L’Uriopss, qui a obtenu de rencontrer le président du conseil départemental le 30 mai, entend « dénoncer le détournement de la procédure d’appel à projets et rétablir la place consultative que l’Uriopss a occupée au sein de la commission d’information et de sélection d’appels à projets (qui rend elle-même un avis consultatif, les décisions finales relevant du président du conseil départemental) », ajoute Anne Postic. L’union souhaite ainsi réagir à la communication du conseil départemental, qui affirme qu’elle a pris part à la sélection des projets. L’Uriopss souhaite aussi « alerter le président du conseil départemental sur les éventuels recours juridiques qui pourraient être portés par les associations et leurs conséquences et obtenir des garanties sur les conditions de mise en œuvre des décisions », dont des engagements clairs sur la continuité des parcours d’accompagnement des jeunes et de leurs familles. « Nous voulons éviter que cette procédure fasse tache d’huile et allons faire part de notre inquiétude auprès d’autres collectivités et décideurs publics », annonce Anne Postic, alors que le département de la Mayenne a, en juillet 2016 et dans une configuration différente, également lancé des appels à projets dans le champ de la protection de l’enfance.

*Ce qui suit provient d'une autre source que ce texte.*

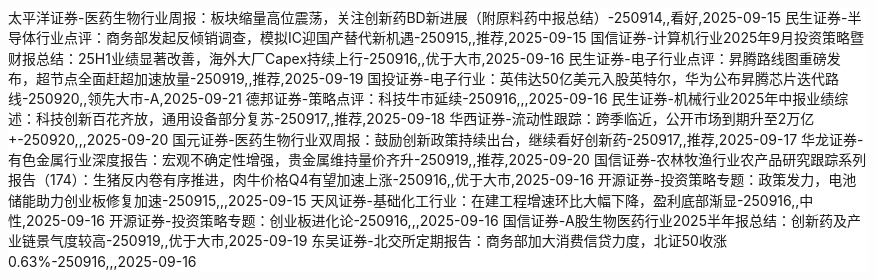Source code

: 太平洋证券-医药生物行业周报：板块缩量高位震荡，关注创新药BD新进展（附原料药中报总结）-250914,,看好,2025-09-15
民生证券-半导体行业点评：商务部发起反倾销调查，模拟IC迎国产替代新机遇-250915,,推荐,2025-09-15
国信证券-计算机行业2025年9月投资策略暨财报总结：25H1业绩显著改善，海外大厂Capex持续上行-250916,,优于大市,2025-09-16
民生证券-电子行业点评：昇腾路线图重磅发布，超节点全面赶超加速放量-250919,,推荐,2025-09-19
国投证券-电子行业：英伟达50亿美元入股英特尔，华为公布昇腾芯片迭代路线-250920,,领先大市-A,2025-09-21
德邦证券-策略点评：科技牛市延续-250916,,,2025-09-16
民生证券-机械行业2025年中报业绩综述：科技创新百花齐放，通用设备部分复苏-250917,,推荐,2025-09-18
华西证券-流动性跟踪：跨季临近，公开市场到期升至2万亿+-250920,,,2025-09-20
国元证券-医药生物行业双周报：鼓励创新政策持续出台，继续看好创新药-250917,,推荐,2025-09-17
华龙证券-有色金属行业深度报告：宏观不确定性增强，贵金属维持量价齐升-250919,,推荐,2025-09-20
国信证券-农林牧渔行业农产品研究跟踪系列报告（174）：生猪反内卷有序推进，肉牛价格Q4有望加速上涨-250916,,优于大市,2025-09-16
开源证券-投资策略专题：政策发力，电池储能助力创业板修复加速-250915,,,2025-09-15
天风证券-基础化工行业：在建工程增速环比大幅下降，盈利底部渐显-250916,,中性,2025-09-16
开源证券-投资策略专题：创业板进化论-250916,,,2025-09-16
国信证券-A股生物医药行业2025半年报总结：创新药及产业链景气度较高-250919,,优于大市,2025-09-19
东吴证券-北交所定期报告：商务部加大消费信贷力度，北证50收涨0.63%-250916,,,2025-09-16

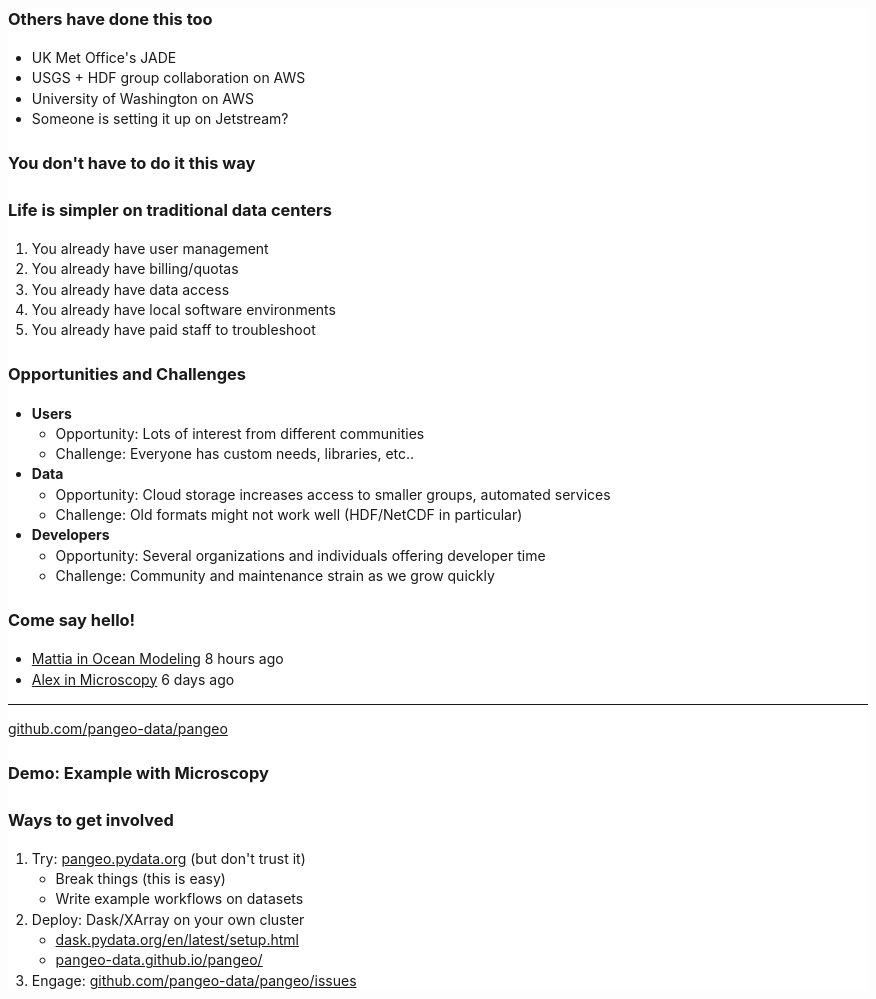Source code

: 
### Others have done this too

-   UK Met Office's JADE
-   USGS + HDF group collaboration on AWS
-   University of Washington on AWS
-   Someone is setting it up on Jetstream?


### You don't have to do it this way

### Life is simpler on traditional data centers

1.  You already have user management
2.  You already have billing/quotas
3.  You already have data access
4.  You already have local software environments
5.  You already have paid staff to troubleshoot



### Opportunities and Challenges

-  **Users**
    -  Opportunity: Lots of interest from different communities
    -  Challenge: Everyone has custom needs, libraries, etc..
-  **Data**
    -  Opportunity: Cloud storage increases access to smaller groups, automated services
    -  Challenge: Old formats might not work well (HDF/NetCDF in particular)
-  **Developers**
    -  Opportunity: Several organizations and individuals offering developer time
    -  Challenge: Community and maintenance strain as we grow quickly



### Come say hello!

-  [Mattia in Ocean Modeling](https://github.com/pangeo-data/pangeo/issues/151) 8 hours ago
-  [Alex in Microscopy](https://github.com/pangeo-data/pangeo/issues/144#issue-302951304)  6 days ago

<hr>

[github.com/pangeo-data/pangeo](https://github.com/pangeo-data/pangeo)


### Demo: Example with Microscopy




### Ways to get involved

1.  Try: [pangeo.pydata.org](http://pangeo.pydata.org) (but don't trust it)
    -  Break things (this is easy)
    -  Write example workflows on datasets
2.  Deploy: Dask/XArray on your own cluster
    -  [dask.pydata.org/en/latest/setup.html](https://dask.pydata.org/en/latest/setup.html)
    -  [pangeo-data.github.io/pangeo/](https://pangeo-data.github.io/pangeo/)
3.  Engage: [github.com/pangeo-data/pangeo/issues](https://github.com/pangeo-data/pangeo/issues)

Au sein d’une intersyndicale qui appelait à la mobilisation le 15 mai, la CGT, FO, SUD et la CFDT dénoncent de leur côté une « entreprise de démolition du secteur » au nom de la recherche d’économies, pouvant entraîner le licenciement de « 350 à 400 salariés ». Cette décision est « une remise en cause majeure de la qualité du travail fourni, et de sa nécessaire continuité, par des salariés et des associations qui exercent dans le secteur depuis parfois plus de 150 ans », écrit dans un communiqué du 12 mai la Fédération SUD Santé-sociaux. Une décision qui entraîne également « angoisses et inquiétudes chez les jeunes et leurs familles, accompagnés parfois depuis plus de dix ans ».